In der Homöopathie werden aus drei Krankheiten Eine:
Schauen wir uns einen Patienten mit drei schulmedizinischen Diagnosen an:
Er leidet an einer Migräne, einer Angina pectoris und einer chronischen Verstopfung. Wir suchen in der homöopathischen Erstanamnese die Beschwerden aller drei Erkrankungsschwerpunkte und vereinen sie zu einem Gesamtbild aller Symptome. Dabei achten wir besonders auf sehr merkwürdig anmutende Symptome. Unser Patient äußert z. B. eine isolierte Angst vor spitzen Gegenständen, ein Gemütssymptom, das den Schulmediziner in diesem Zusammenhang nicht interessiert. Er berichtet weiterhin, dass es sich bei jedem Migräneanfall anfühlt, als würden die Augen aus dem Kopf gepresst, als sei der Kopf zu groß, die Schmerzen stechen wie Strahlen ins Auge und in die Zähne. Seine Herzschmerzen bezeichnet er als stechend in Arme und Schultern ziehend, er könne seinen Herzschlag deutlich hören, beim Bücken sei alles schlimmer. Er leide unter Darmkoliken mit reichlich Kollern im Bauch, er sei schon einmal beim Versuch, seinen Darm zu entleeren, in Ohnmacht gefallen. Auffällig sei noch, dass es ihn nur am Enddarm und an der Nase jucke. Seine Frau hätte ihm übrigens seit einiger Zeit einen Mundgeruch vorgeworfen.
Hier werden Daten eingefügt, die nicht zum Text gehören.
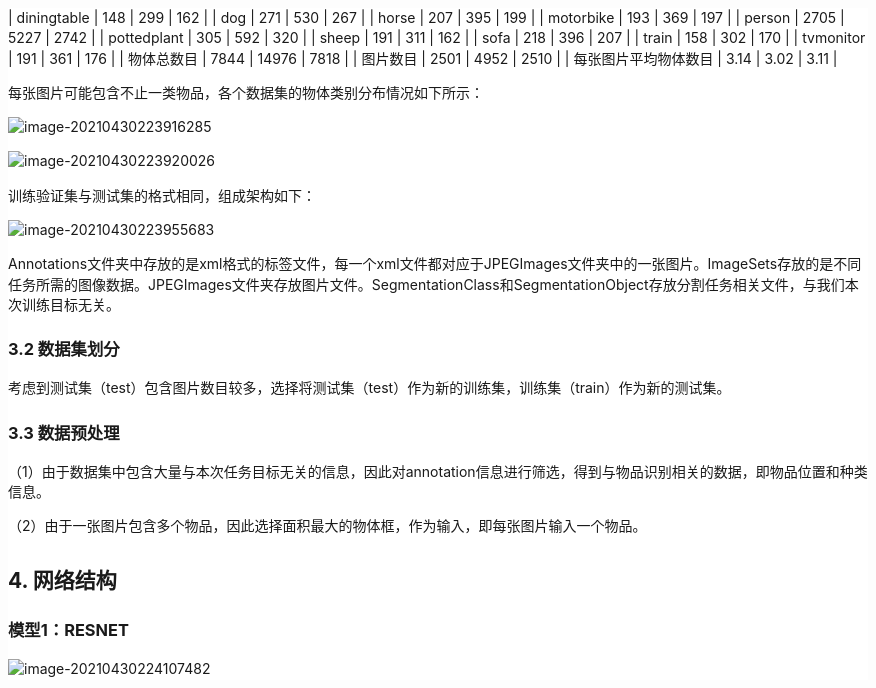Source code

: | diningtable          | 148             | 299            | 162           |
| dog                  | 271             | 530            | 267           |
| horse                | 207             | 395            | 199           |
| motorbike            | 193             | 369            | 197           |
| person               | 2705            | 5227           | 2742          |
| pottedplant          | 305             | 592            | 320           |
| sheep                | 191             | 311            | 162           |
| sofa                 | 218             | 396            | 207           |
| train                | 158             | 302            | 170           |
| tvmonitor            | 191             | 361            | 176           |
| 物体总数目           | 7844            | 14976          | 7818          |
| 图片数目             | 2501            | 4952           | 2510          |
| 每张图片平均物体数目 | 3.14            | 3.02           | 3.11          |

每张图片可能包含不止一类物品，各个数据集的物体类别分布情况如下所示：

![image-20210430223916285](C:\Users\jiacheng\AppData\Roaming\Typora\typora-user-images\image-20210430223916285.png)

![image-20210430223920026](C:\Users\jiacheng\AppData\Roaming\Typora\typora-user-images\image-20210430223920026.png)

训练验证集与测试集的格式相同，组成架构如下：

![image-20210430223955683](C:\Users\jiacheng\AppData\Roaming\Typora\typora-user-images\image-20210430223955683.png)

Annotations文件夹中存放的是xml格式的标签文件，每一个xml文件都对应于JPEGImages文件夹中的一张图片。ImageSets存放的是不同任务所需的图像数据。JPEGImages文件夹存放图片文件。SegmentationClass和SegmentationObject存放分割任务相关文件，与我们本次训练目标无关。

### 3.2 数据集划分

考虑到测试集（test）包含图片数目较多，选择将测试集（test）作为新的训练集，训练集（train）作为新的测试集。

### 3.3 数据预处理

（1）由于数据集中包含大量与本次任务目标无关的信息，因此对annotation信息进行筛选，得到与物品识别相关的数据，即物品位置和种类信息。

（2）由于一张图片包含多个物品，因此选择面积最大的物体框，作为输入，即每张图片输入一个物品。

## 4. 网络结构

### 模型1：RESNET

![image-20210430224107482](C:\Users\jiacheng\AppData\Roaming\Typora\typora-user-images\image-20210430224107482.png)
Tragen wir all diese Auffälligkeiten zusammen, so stellen wir fest, dass die unabhängig erscheinenden Symptome zusammen genommen die uns bekannten Prüfungssymptome einer Pflanze namens Spigelia, das Wurmkraut, wiedergeben.
Für die drei verschiedenen Diagnosen braucht der Patient eine einzige Arznei. Von Spigelia wissen wir, dass es außerdem einen Bezug zu Würmern hat. Bei unserem Patienten können wir den Verdacht bekommen, dass der Juckreiz, den er an After und Nase hat, in diesem Zusammenhang steht. Möglicherweise war seine Lebenskraft dahingehend geschwächt, dass er den idealen Nährboden für Würmer geboten hat, ohne dass er das mitbekommen hat. Das erklärt möglicherweise seine Darmsymptomatik.
Spigelia als passende homöopathische Arznei hat seine Lebenskraft gestärkt und dazu angeregt, das Terrain seines Organismus zu verbessern, so dass alle seine Symptome verschwinden, weil sie nicht mehr als Warnleuchten benötigt werden. Im Verlauf der Genesung werden die Würmer in großer Menge ausgeschieden, weil ihnen die Lebensgrundlage entzogen wurde. Das Terrain ist einfach gesünder geworden und für die Würmer damit nicht mehr attraktiv.
Wir können an diesem Beispiel auch erklären, warum Homöopathie statt Antibiotika oder ähnlichen Substanzen wirkt: Das Antibiotikum tötet das Bakterium, die Schwäche des Organismus bleibt, die Wahrscheinlichkeit eines Rückfalls bleibt. Die Homöopathie hingegen reinigt das Terrain, so dass die Bakterien nachhaltig verschwinden, weil es ihnen „zu gesund“ geworden ist.